Dali portrait of Mona Bismarck up for sale
It’s a wickedly wonderful dualistic portrait of a very beautiful, stylish and glamorous woman occupying an unusual space. It is underscored by a deluge of surrealist symbolism and mysticism, which in this instance is, for the most part, distinguished by something dark and unknowing. Yet it is not as sinister as one might assume at first glance.
The work in question is Salvador Dali’s Portrait of Mrs Harrison Williams, which is going under the hammer at Sotheby’s sale of surrealist art in February for the first time ever. The subject was Mona Travis Strader, more famously remembered as Mona von Bismarck.
Mona was married to Mr Williams at the time of the painting’s execution, who was one of the wealthiest men in America. The name Bismarck, for context, comes from her subsequent marriage to Count Albrecht “Eddy” von Bismarck, whom she married after Harrison passed away.
The painting, which has an estimate price of £1.5 million to £2 million, came at in interesting time in Dali’s life. He had left beautiful France under duress. This was the early forties and the Nazis seemed unstoppable. Beautiful, poetic Paris had fallen.
He headed to New York, where many of the city’s rich and powerful made themselves known to Dali, already by then one of the greatest artists of the twentieth century. It was not just geographical changes that made this atypical, for Dali was beginning to see art in a different way again.
He discovered what he thought to be a completely new way of putting together a work of art, through underpainting and overpainting. What this is said to create is a more subtle work, especially in its tones.
This concept underpins the composition of the Portrait of Mrs Harrison Williams, which is a shimmering work of art largely coloured in a glossy, lavish and avaricious emerald hue.
Legend has it that Mona was originally conceived as a nude, altered after the eponymous real life figure expressed her dissatisfaction with this frank imagining of her. So Dali, contemptuously or simply out of impertinence, decided to dress her in the kind of attire that was in stark contrast to her renown as a leading fashion icon.
“This very beautiful painting by Dali, an imaginative portrait of Countess Bismarck ‘in rags’, is particularly interesting given that the Countess was passionate about clothes and wore them with remarkable elegance,” remarked Hubert de Givenchy, the French aristocrat and fashion designer who was also a close friend of Mona’s.
“Her great beauty and perfect elegance inspired courtiers of her time such as Mainboucher and Balenciaga, as well as Cole Porter – the wonderful composer who paid homage to her in many of his songs. Mona Bismarck graced her time with immense refinement, lifestyle and enormous generosity.”
A closer look then suggests whatever disdain Dali might have felt at the disapproval from Mona was not so wounding. He was far too conceited to be rebuffed, though, as someone who needed an audience to exist, to have his genius recognised as fact in the history of the world, any criticism must bite a little.
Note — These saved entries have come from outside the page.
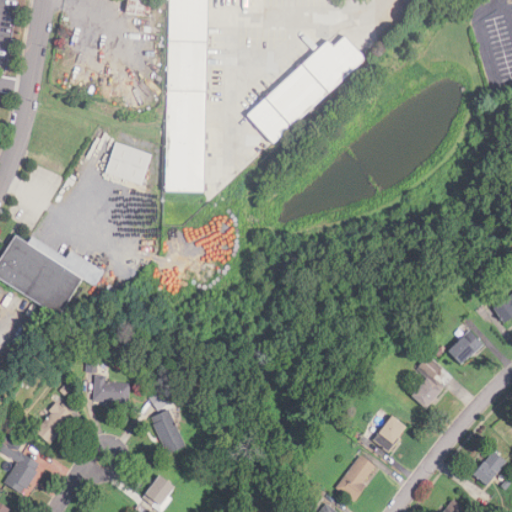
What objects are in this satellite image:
building: (136, 7)
road: (487, 8)
road: (253, 19)
parking lot: (5, 27)
parking lot: (494, 45)
road: (510, 80)
road: (14, 86)
building: (304, 87)
building: (307, 88)
road: (28, 91)
building: (185, 95)
building: (187, 96)
building: (128, 163)
building: (129, 164)
building: (46, 270)
building: (45, 272)
building: (504, 307)
building: (505, 309)
building: (465, 347)
building: (465, 347)
building: (430, 366)
building: (428, 384)
building: (110, 390)
building: (112, 390)
building: (426, 392)
building: (158, 402)
building: (53, 422)
building: (54, 422)
building: (168, 430)
building: (167, 431)
building: (390, 432)
building: (389, 433)
road: (449, 439)
building: (18, 466)
building: (20, 467)
building: (490, 467)
building: (489, 468)
building: (357, 477)
building: (355, 478)
road: (76, 482)
building: (161, 491)
building: (158, 493)
building: (453, 507)
building: (454, 507)
building: (3, 508)
building: (327, 508)
building: (326, 509)
building: (2, 510)
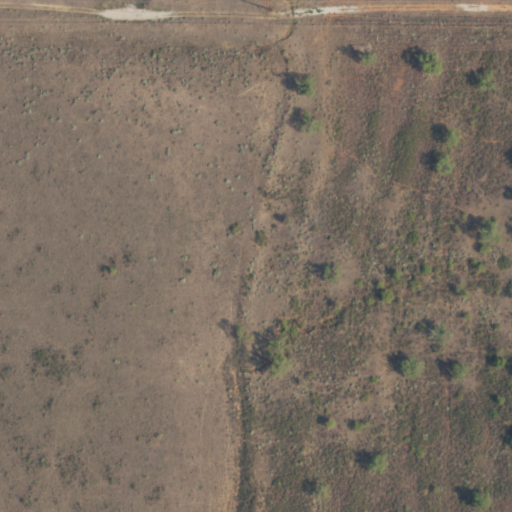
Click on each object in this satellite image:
power tower: (270, 0)
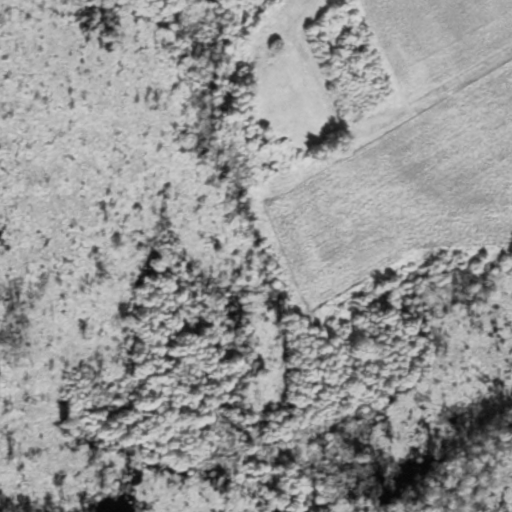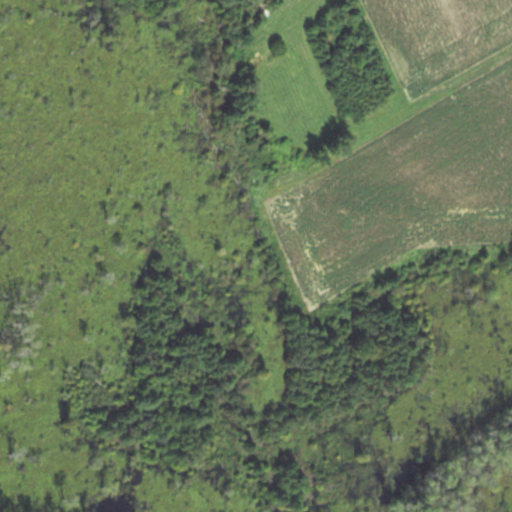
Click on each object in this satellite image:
road: (377, 124)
So important is the work that it ended up in the collection of the Mona Bismarck American Center for art & culture in Paris, which is part of the late Countess’ foundation. The institution, which provides a showcase for “a variety of exceptional experiences in American art and culture”, is looking to embark on a new chapter in its 25-year history, of which the proceeds from this sale will help achieve. They should, in theory, get more than is expected. The popularity of surrealist art is high, the painting has great intellectual vigour and it is completely novel to auction.